You can use complex data types, such as array, struct, and map, in mappings that run on the Spark engine. With complex data types, the Spark engine directly reads, processes, and writes hierarchical data in complex files.
The Spark engine can process hierarchical data in Avro, JSON, and Parquet complex files. The Spark engine uses complex data types to represent the native data types for hierarchical data in complex files. For example, a hierarchical data of type record in an Avro file is represented as a struct data type on the Spark engine.
You can develop mappings for the following hierarchical data processing scenarios:
To generate and modify hierarchical data.
To transform relational data to hierarchical data.
To transform hierarchical data to relational data.
To convert data from one complex file format to another. For example, read hierarchical data from an Avro source and write to a JSON target.
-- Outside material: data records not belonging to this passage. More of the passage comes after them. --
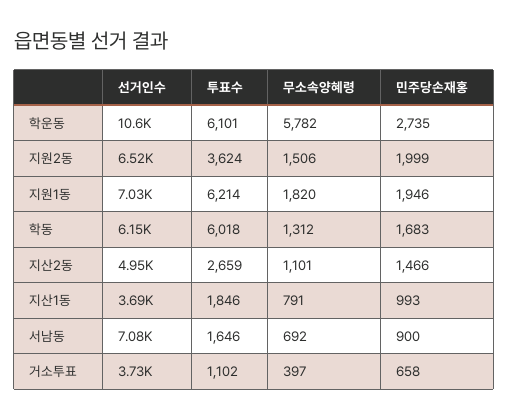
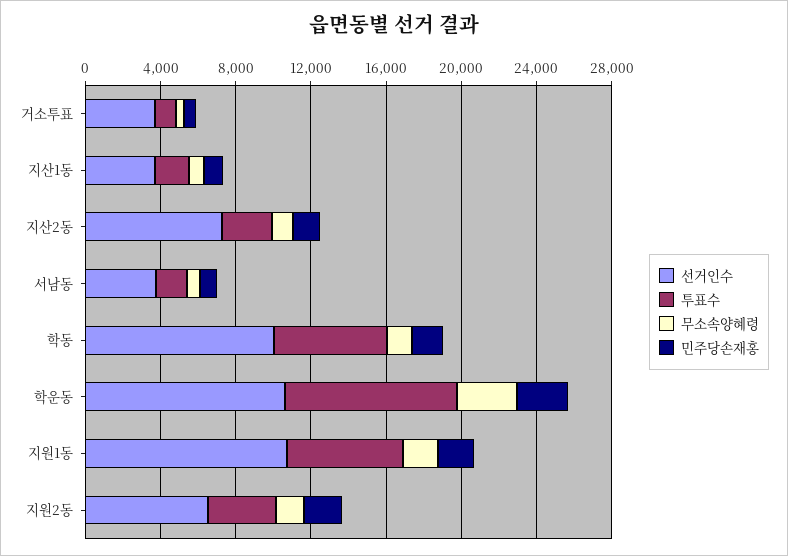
투표수, 학운동: 6101 -> 9000
무소속양혜령, 학운동: 5782 -> 3000
선거인수, 지원1동: 7030 -> 11000
선거인수, 학동: 6150 -> 10000
선거인수, 지산2동: 4950 -> 7000
선거인수, 서남동: 7080 -> 4000

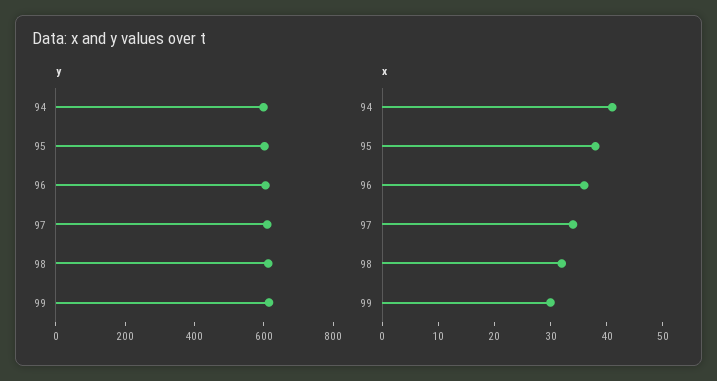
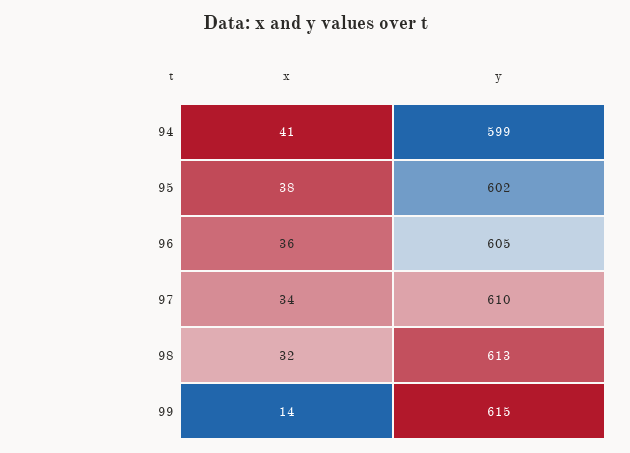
x, 99: 30 -> 14

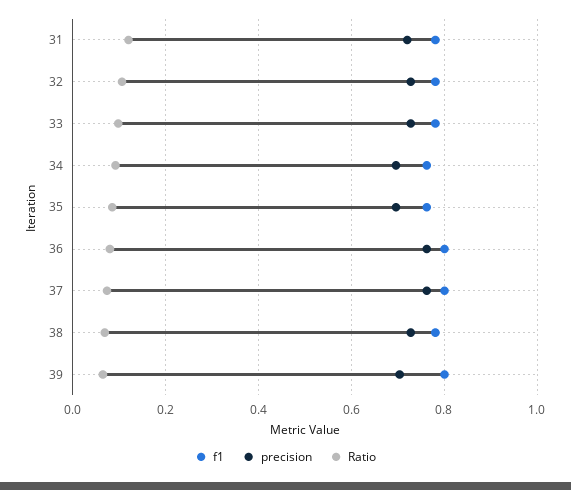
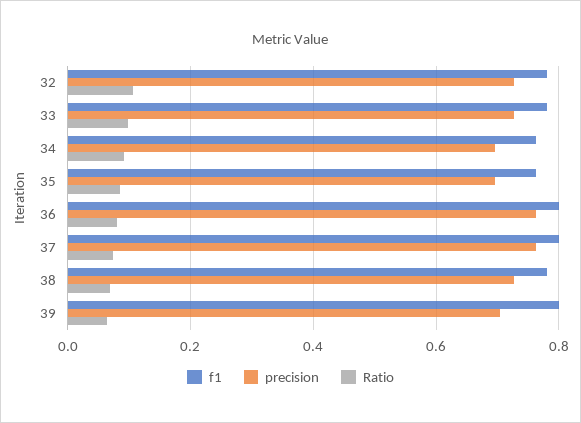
f1, 31: 0.78 -> none
precision, 31: 0.72 -> none
Ratio, 31: 0.12 -> none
To read from and write to complex files, you create complex file data objects. Configure the read and write operations for the complex file data object to project columns as complex data types. Read and Write transformations based on these complex file data objects can read and write hierarchical data.
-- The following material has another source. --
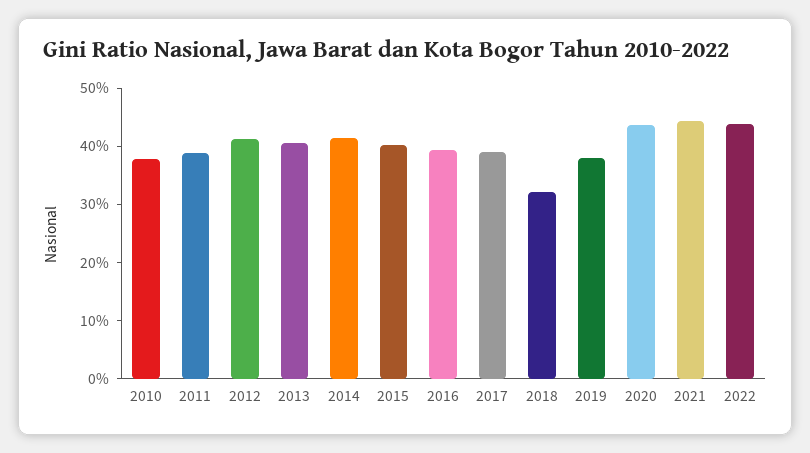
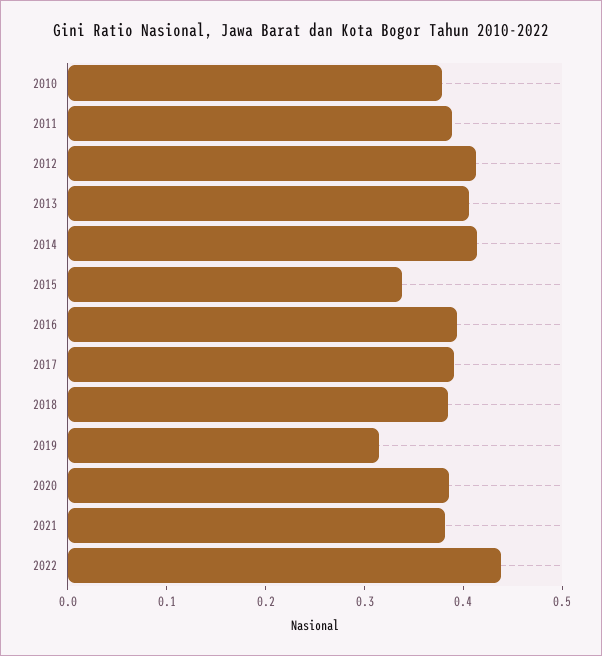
2015: 0.4 -> 0.34
2018: 0.32 -> 0.38
2019: 0.38 -> 0.32
2020: 0.44 -> 0.38
2021: 0.44 -> 0.38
Configure the following objects and transformation properties in a mapping to process hierarchical data:
Complex ports. To pass hierarchical data in a mapping, create complex ports. You create complex ports by assigning complex data types to ports.
Complex data type definitions. To process hierarchical data of type struct, create or import complex data type definitions that represent the schema of struct data.
Type configuration. To define the properties of a complex port, specify or change the type configuration.
Complex operators and functions. To generate or modify hierarchical data, create expressions using complex operators and functions.
You can also use hierarchical conversion wizards to simplify some of the mapping development tasks.